Top positive review
51 people found this helpful
'Converting all your sounds of woe...oh..into hey...nonny...NONNY!'
on 5 November 2006
Kenneth Branagh's adaption of Much Ado About Nothing is a sheer delight to watch. I first saw it six years ago to prepare for a performance of it at school. The whole class fell in love with the film and while it may fall behind Hamlet or Romeo and Juliet in pure greatness, it soars ahead in sheer fun and exuberance.
As with Hamlet from 3 years later, the set is moved forward a few hundred years which just gives a fresh and vibrant touch to the film. Branagh himself plays Benedick and the chemistry between him and his (then) wife Emma Thompson as Beatrice makes you wonder why they could ever have split up. It is the war of words between these two that provide some of the main highlights of the film, especially their initial exchange:
Benedick: 'God keep your lady in that so some man may 'scape a pre-destinate scratched face'.

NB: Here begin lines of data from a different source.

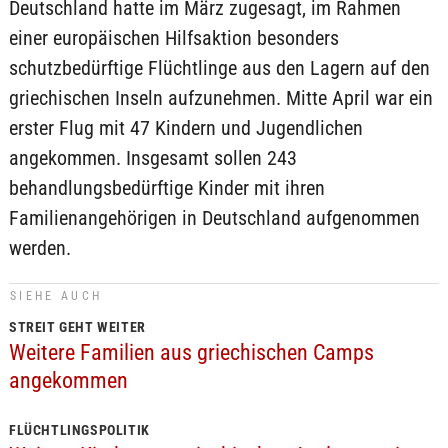
Deutschland hatte im März zugesagt, im Rahmen
einer europäischen Hilfsaktion besonders
schutzbedürftige Flüchtlinge aus den Lagern auf den
griechischen Inseln aufzunehmen. Mitte April war ein
erster Flug mit 47 Kindern und Jugendlichen
angekommen. Insgesamt sollen 243
behandlungsbedürftige Kinder mit ihren
Familienangehörigen in Deutschland aufgenommen
werden.
SIEHE AUCH
STREIT GEHT WEITER
Weitere Familien aus griechischen Camps
angekommen
FLÜCHTLINGSPOLITIK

Beatrice: 'Scratching could not make it worse onto such a face as yours'.
Benedick: 'Well you are a rare parrot teacher'.
Beatrice: 'A bird of my tongue is better than a beast of your tongue'
Benedick: 'I wish my horse had the speed of your tongue'.
Branagh is also not afraid to throw in American actors and their effect ranges from the fish in water (Denzel Washington's Don Pedro), to the aquittable Keanu Reeves to the outstanding thespian but altogether too Yankee Robert Sean Leonard. However the real American star of the film is Michael Keaten with his sidekick Ben Elton who give a Monty Pythonesque twist to Dogsberry and Verges.
Branagh directs the film with style and his choice of music is outstanding. The all-star cast deliver as expected and it all adds up to one of my alltime favourite films.
One little criticism is the actual DVD itself. There are no extras whatsoever; it would have been nice to hear Branagh's views on the film. And although the scene selection by 'act' is quaint, it is annoying trying to find one particular scene.
Do not let that disuade you though, watching this film on a flip book while listening to it on tape would be enough. It is a beautifully written and performed play.